The Stamps, however, feel primed, unbowed by a hostile crowd. The last time Calgary won a Grey Cup, (2008) it was on the road in Montreal, where Calgary overcame the hometown Alouettes.
On Saturday morning after their last practice before the Grey Cup on Sunday, star running back Jon Cornish went so far to declare: “We are more ready than any team to win this cup.”
In the past three years, it has been series of close losses for Calgary at the Rogers Centre. The Stampeders lost two games in 2010 and 2011 by a combined five points. This July it was yet another narrow defeat, 39-36, where Toronto’s Ricky Ray threw for 407 yards and Calgary running back Jon Cornish managed just 39 on the ground – and lost a fumble, too.
While the Stamps recent record at the Rogers Centre is perhaps more coincidental than statistically significant, the team – a slight favourite to win on Sunday night – knows it has stumbled here often.
“I would say it does have bearing on tomorrow,” said Cornish on Saturday, after Calgary’s final practice before the Grey Cup. “Not because we’ve lost games here in the past but because we have the opportunity to remedy the things we’ve done wrong in the past. As a team, we all know exactly what has gone wrong, and things we haven’t done right.
Cornish sees parallels between last week, when Calgary came to Vancouver and overcame a B.C. Lions team that had twice beaten the Stampeders this season. The Stamps were not in the least rattled by the loud 40,000-plus hometown fans in last Sunday's game at B.C. Place as they delivered a wire-to-wire victory.
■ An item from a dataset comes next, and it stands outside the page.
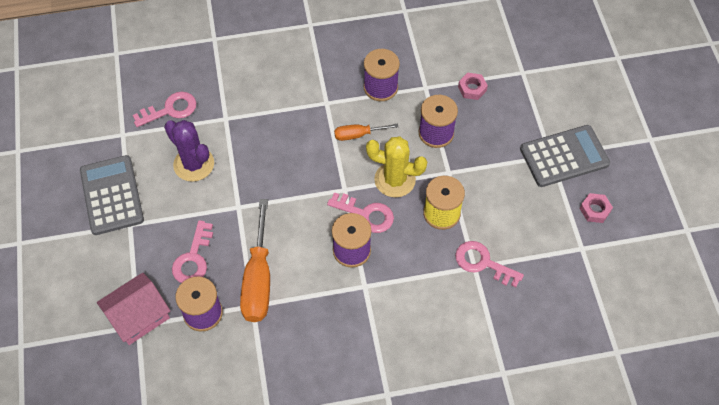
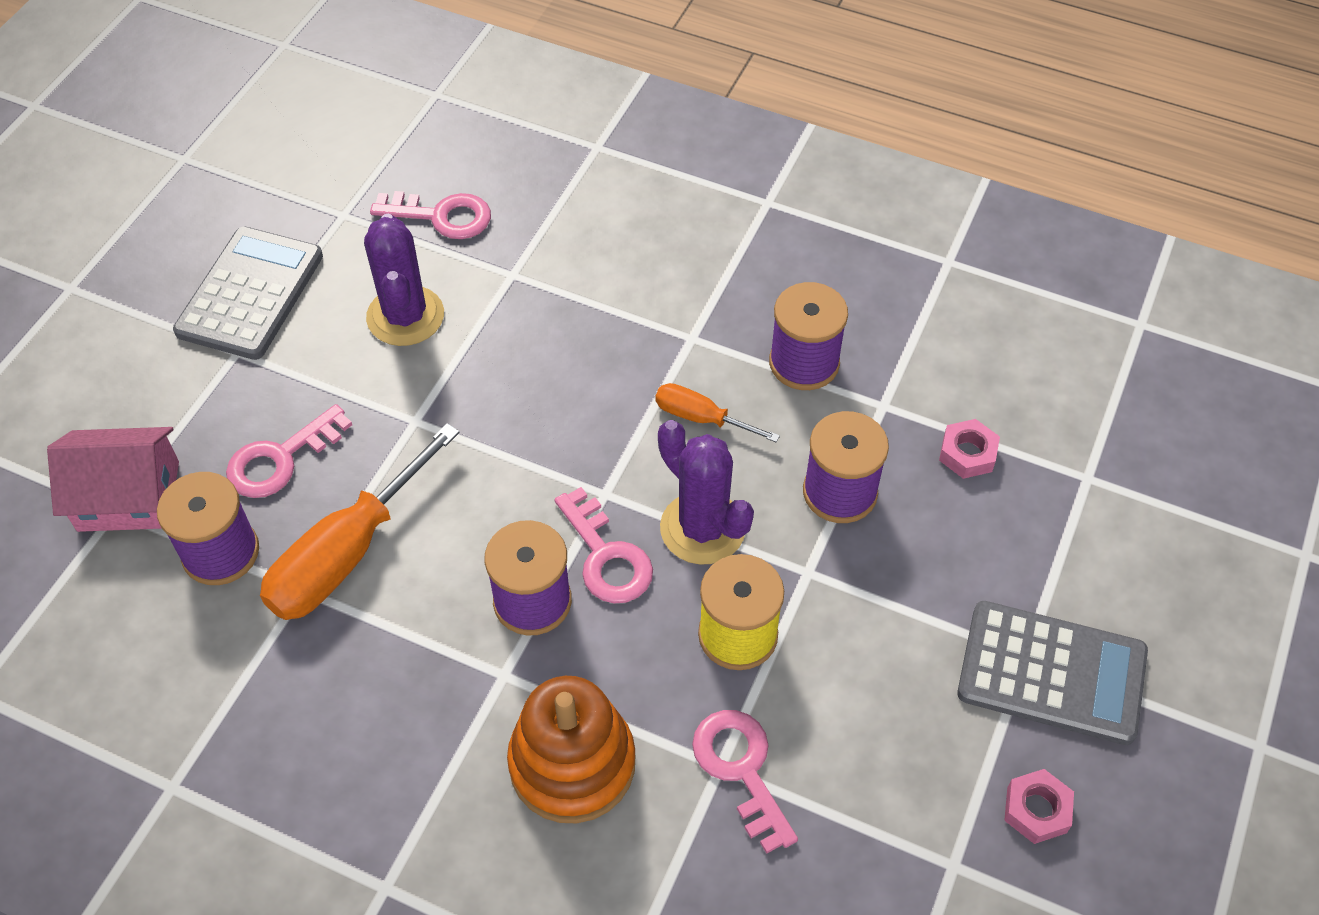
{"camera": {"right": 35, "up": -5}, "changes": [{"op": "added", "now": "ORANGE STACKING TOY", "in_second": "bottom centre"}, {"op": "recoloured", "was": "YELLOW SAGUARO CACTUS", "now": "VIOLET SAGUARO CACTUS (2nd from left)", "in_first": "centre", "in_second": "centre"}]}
“I don’t like talking about fate but every team we’ve lost to, we’ve then beaten them in their house – except for Toronto. We are a battle hardened team. We’ve played in every weather imaginable, snow, rain, cold. We’ve played in the loudest stadiums in the league, and won. At this point, we are more ready than any team to win this cup.”
Nik Lewis said Calgary in recent years didn’t have the intense focus necessary to win when they have visited Toronto, and sometimes didn’t take the Argonauts seriously enough, given “you kind of tend to overlook them sometimes,” said Lewis. “I won’t say we disrespect them by overlooking them but we feel like we’re going to go in there and beat them. In the past, we’ve lost games when they’ve had third-string quarterbacks in, things like that.”
Asked about the value of the acid test in Vancouver last week and winning on the road against a home team and their fans, exactly what Calgary has to do again Sunday night, Lewis turned the question back to the Stamps’s electric last-second win against Saskatchewan. Lewis noted he had never beaten Saskatchewan in the playoffs in his career, losing four times.
“That was a huge hurdle for us,” said Lewis, wearing a Grey Cup 100 toque. “We could have let that win define our season. But we played better against B.C., and now we want to carry it over and play better here this week than we did last week.”
Juwan Simpson, the all-star linebacker who missed last week’s game in Vancouver with injury, has no concern about being on the road. He called the Rogers Centre a “neutral site” that will have fans from all over – even if the truth is the crowd is likely to be heavily pro-Argos.
“You’ve just got to deal with it,” said Simpson. “We’ve been in a hostile environment. That’s not our concern.”’
The return of Simpson to the lineup will be a challenge for Toronto. The Stamps were weak getting to quarterbacks earlier this year but finished the year tied for second in the CFL at 43 sacks. As the season progressed the defence began to gel and then added veteran D lineman Anwar Stewart, bolstering the strong crew led by all-star Charleston Hughes. Simpson said he’s confident the Stamps will be able to put heavy pressure on Ray.
“Nothing against their O line or anything but our defensive line has done a great job, especially these last four or five games getting pressure on the quarterback, whether it’s knock downs or anything like that,” said Simpson.
Of Calgary’s two wins in Toronto in the past decade, the one that was the most convincing came in 2008, when Calgary eventually rolled to the championship. The Stamps pummelled the Argos 44-16 in late September.
But Ws and Ls in the past are irrelevant today, said head coach John Hufnagel.
“That’s history,” said Hufnagel. “We don’t take too much into account on history, whether it’s good history or bad history. This game is a 0-0 game at the start and hopefully we’ll have enough points at the end.”